=== SUPPLIED DATA ===
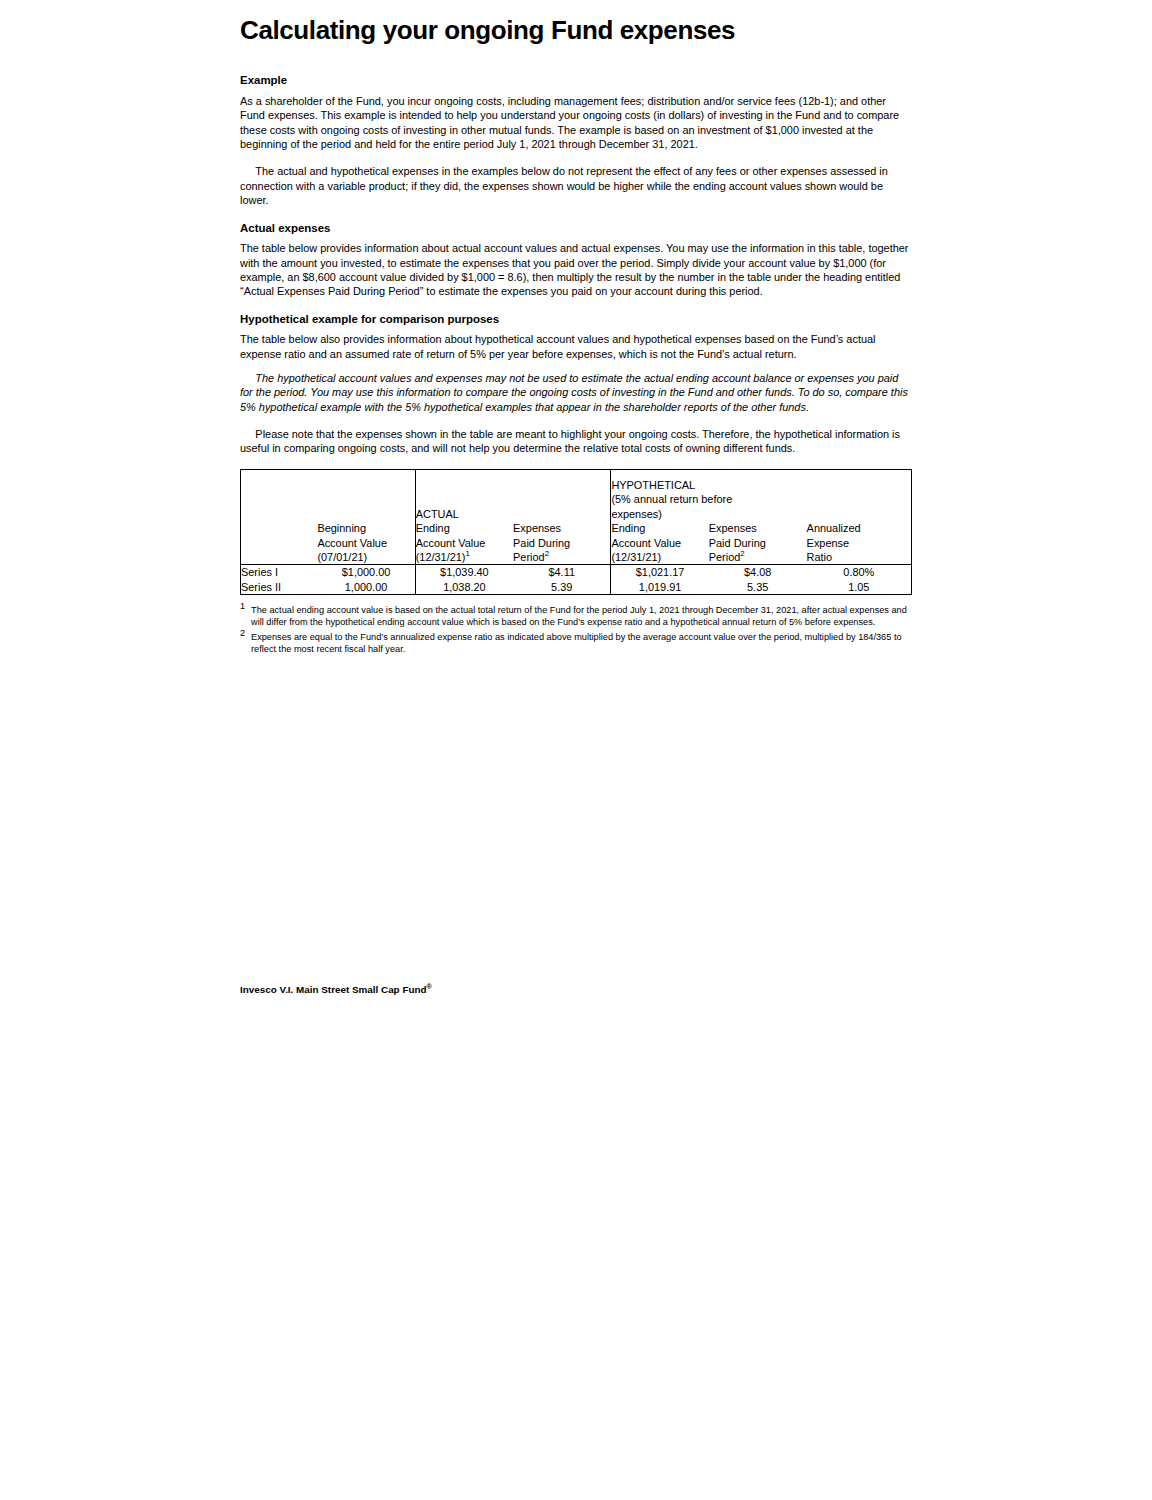Calculating your ongoing Fund expenses
Example
As a shareholder of the Fund, you incur ongoing costs, including management fees; distribution and/or service fees (12b-1); and other Fund expenses. This example is intended to help you understand your ongoing costs (in dollars) of investing in the Fund and to compare these costs with ongoing costs of investing in other mutual funds. The example is based on an investment of $1,000 invested at the beginning of the period and held for the entire period July 1, 2021 through December 31, 2021.
The actual and hypothetical expenses in the examples below do not represent the effect of any fees or other expenses assessed in connection with a variable product; if they did, the expenses shown would be higher while the ending account values shown would be lower.
Actual expenses
The table below provides information about actual account values and actual expenses. You may use the information in this table, together with the amount you invested, to estimate the expenses that you paid over the period. Simply divide your account value by $1,000 (for example, an $8,600 account value divided by $1,000 = 8.6), then multiply the result by the number in the table under the heading entitled “Actual Expenses Paid During Period” to estimate the expenses you paid on your account during this period.
Hypothetical example for comparison purposes
The table below also provides information about hypothetical account values and hypothetical expenses based on the Fund’s actual expense ratio and an assumed rate of return of 5% per year before expenses, which is not the Fund’s actual return.
The hypothetical account values and expenses may not be used to estimate the actual ending account balance or expenses you paid for the period. You may use this information to compare the ongoing costs of investing in the Fund and other funds. To do so, compare this 5% hypothetical example with the 5% hypothetical examples that appear in the shareholder reports of the other funds.
Please note that the expenses shown in the table are meant to highlight your ongoing costs. Therefore, the hypothetical information is useful in comparing ongoing costs, and will not help you determine the relative total costs of owning different funds.
| | | ACTUAL | HYPOTHETICAL (5% annual return before expenses) | |
| | Beginning Account Value (07/01/21) | Ending Account Value (12/31/21) 1 | Expenses Paid During Period 2 | Ending Account Value (12/31/21) | Expenses Paid During Period 2 | Annualized Expense Ratio |
| Series I | $1,000.00 | $1,039.40 | $4.11 | $1,021.17 | $4.08 | 0.80% |
| Series II | 1,000.00 | 1,038.20 | 5.39 | 1,019.91 | 5.35 | 1.05 |
1
The actual ending account value is based on the actual total return of the Fund for the period July 1, 2021 through December 31, 2021, after actual expenses and will differ from the hypothetical ending account value which is based on the Fund’s expense ratio and a hypothetical annual return of 5% before expenses.
2
Expenses are equal to the Fund’s annualized expense ratio as indicated above multiplied by the average account value over the period, multiplied by 184/365 to reflect the most recent fiscal half year.
Invesco V.I. Main Street Small Cap Fund®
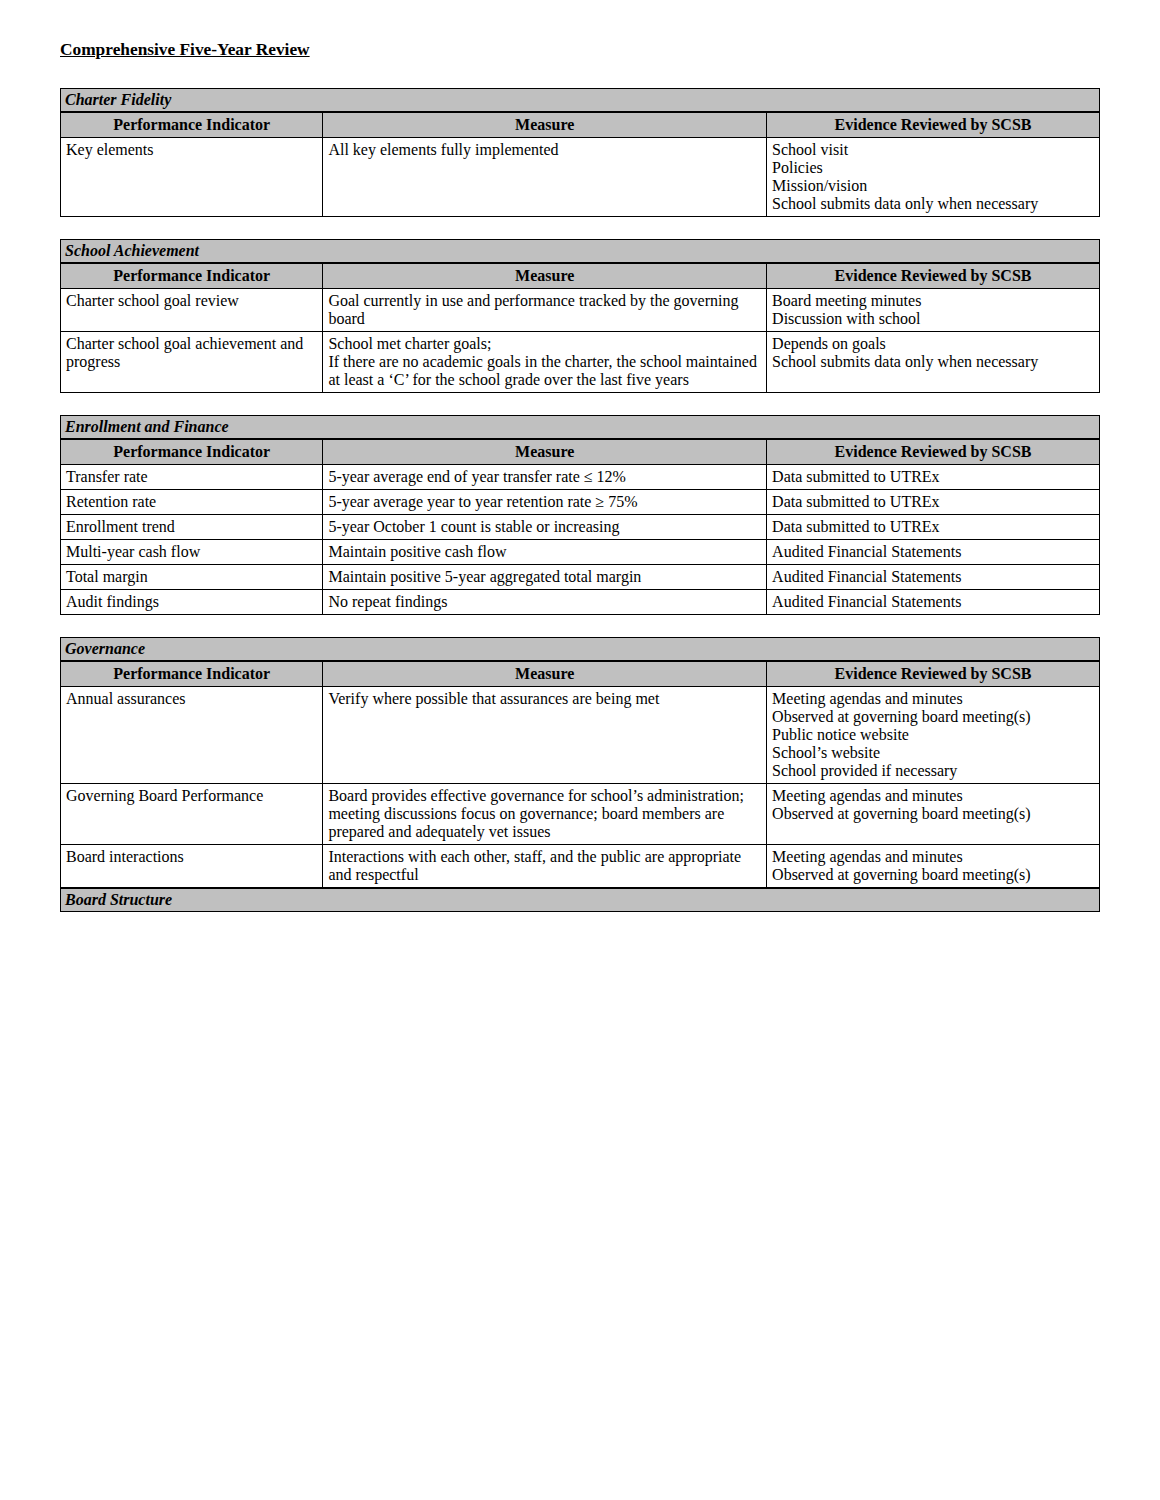Comprehensive Five-Year Review
Charter Fidelity
| Performance Indicator | Measure | Evidence Reviewed by SCSB |
| --- | --- | --- |
| Key elements | All key elements fully implemented | School visit Policies Mission/vision School submits data only when necessary |
School Achievement
| Performance Indicator | Measure | Evidence Reviewed by SCSB |
| --- | --- | --- |
| Charter school goal review | Goal currently in use and performance tracked by the governing board | Board meeting minutes Discussion with school |
| Charter school goal achievement and progress | School met charter goals; If there are no academic goals in the charter, the school maintained at least a ‘C’ for the school grade over the last five years | Depends on goals School submits data only when necessary |
Enrollment and Finance
| Performance Indicator | Measure | Evidence Reviewed by SCSB |
| --- | --- | --- |
| Transfer rate | 5-year average end of year transfer rate ≤ 12% | Data submitted to UTREx |
| Retention rate | 5-year average year to year retention rate ≥ 75% | Data submitted to UTREx |
| Enrollment trend | 5-year October 1 count is stable or increasing | Data submitted to UTREx |
| Multi-year cash flow | Maintain positive cash flow | Audited Financial Statements |
| Total margin | Maintain positive 5-year aggregated total margin | Audited Financial Statements |
| Audit findings | No repeat findings | Audited Financial Statements |
Governance
| Performance Indicator | Measure | Evidence Reviewed by SCSB |
| --- | --- | --- |
| Annual assurances | Verify where possible that assurances are being met | Meeting agendas and minutes Observed at governing board meeting(s) Public notice website School’s website School provided if necessary |
| Governing Board Performance | Board provides effective governance for school’s administration; meeting discussions focus on governance; board members are prepared and adequately vet issues | Meeting agendas and minutes Observed at governing board meeting(s) |
| Board interactions | Interactions with each other, staff, and the public are appropriate and respectful | Meeting agendas and minutes Observed at governing board meeting(s) |
Board Structure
===
# [EXERCISE INSTRUCTIONS]
Give an exact copy of the entries, excluding all pictures.

# [REPLY TO THE EXERCISE]
Calculating your ongoing Fund expenses
Example
As a shareholder of the Fund, you incur ongoing costs, including management fees; distribution and/or service fees (12b-1); and other Fund expenses. This example is intended to help you understand your ongoing costs (in dollars) of investing in the Fund and to compare these costs with ongoing costs of investing in other mutual funds. The example is based on an investment of $1,000 invested at the beginning of the period and held for the entire period July 1, 2021 through December 31, 2021.
The actual and hypothetical expenses in the examples below do not represent the effect of any fees or other expenses assessed in connection with a variable product; if they did, the expenses shown would be higher while the ending account values shown would be lower.
Actual expenses
The table below provides information about actual account values and actual expenses. You may use the information in this table, together with the amount you invested, to estimate the expenses that you paid over the period. Simply divide your account value by $1,000 (for example, an $8,600 account value divided by $1,000 = 8.6), then multiply the result by the number in the table under the heading entitled “Actual Expenses Paid During Period” to estimate the expenses you paid on your account during this period.
Hypothetical example for comparison purposes
The table below also provides information about hypothetical account values and hypothetical expenses based on the Fund’s actual expense ratio and an assumed rate of return of 5% per year before expenses, which is not the Fund’s actual return.
The hypothetical account values and expenses may not be used to estimate the actual ending account balance or expenses you paid for the period. You may use this information to compare the ongoing costs of investing in the Fund and other funds. To do so, compare this 5% hypothetical example with the 5% hypothetical examples that appear in the shareholder reports of the other funds.
Please note that the expenses shown in the table are meant to highlight your ongoing costs. Therefore, the hypothetical information is useful in comparing ongoing costs, and will not help you determine the relative total costs of owning different funds.
| | | ACTUAL | HYPOTHETICAL (5% annual return before expenses) | |
| | Beginning Account Value (07/01/21) | Ending Account Value (12/31/21) 1 | Expenses Paid During Period 2 | Ending Account Value (12/31/21) | Expenses Paid During Period 2 | Annualized Expense Ratio |
| Series I | $1,000.00 | $1,039.40 | $4.11 | $1,021.17 | $4.08 | 0.80% |
| Series II | 1,000.00 | 1,038.20 | 5.39 | 1,019.91 | 5.35 | 1.05 |
1
The actual ending account value is based on the actual total return of the Fund for the period July 1, 2021 through December 31, 2021, after actual expenses and will differ from the hypothetical ending account value which is based on the Fund’s expense ratio and a hypothetical annual return of 5% before expenses.
2
Expenses are equal to the Fund’s annualized expense ratio as indicated above multiplied by the average account value over the period, multiplied by 184/365 to reflect the most recent fiscal half year.
Invesco V.I. Main Street Small Cap Fund®
Comprehensive Five-Year Review
Charter Fidelity
| Performance Indicator | Measure | Evidence Reviewed by SCSB |
| --- | --- | --- |
| Key elements | All key elements fully implemented | School visit Policies Mission/vision School submits data only when necessary |
School Achievement
| Performance Indicator | Measure | Evidence Reviewed by SCSB |
| --- | --- | --- |
| Charter school goal review | Goal currently in use and performance tracked by the governing board | Board meeting minutes Discussion with school |
| Charter school goal achievement and progress | School met charter goals; If there are no academic goals in the charter, the school maintained at least a ‘C’ for the school grade over the last five years | Depends on goals School submits data only when necessary |
Enrollment and Finance
| Performance Indicator | Measure | Evidence Reviewed by SCSB |
| --- | --- | --- |
| Transfer rate | 5-year average end of year transfer rate ≤ 12% | Data submitted to UTREx |
| Retention rate | 5-year average year to year retention rate ≥ 75% | Data submitted to UTREx |
| Enrollment trend | 5-year October 1 count is stable or increasing | Data submitted to UTREx |
| Multi-year cash flow | Maintain positive cash flow | Audited Financial Statements |
| Total margin | Maintain positive 5-year aggregated total margin | Audited Financial Statements |
| Audit findings | No repeat findings | Audited Financial Statements |
Governance
| Performance Indicator | Measure | Evidence Reviewed by SCSB |
| --- | --- | --- |
| Annual assurances | Verify where possible that assurances are being met | Meeting agendas and minutes Observed at governing board meeting(s) Public notice website School’s website School provided if necessary |
| Governing Board Performance | Board provides effective governance for school’s administration; meeting discussions focus on governance; board members are prepared and adequately vet issues | Meeting agendas and minutes Observed at governing board meeting(s) |
| Board interactions | Interactions with each other, staff, and the public are appropriate and respectful | Meeting agendas and minutes Observed at governing board meeting(s) |
Board Structure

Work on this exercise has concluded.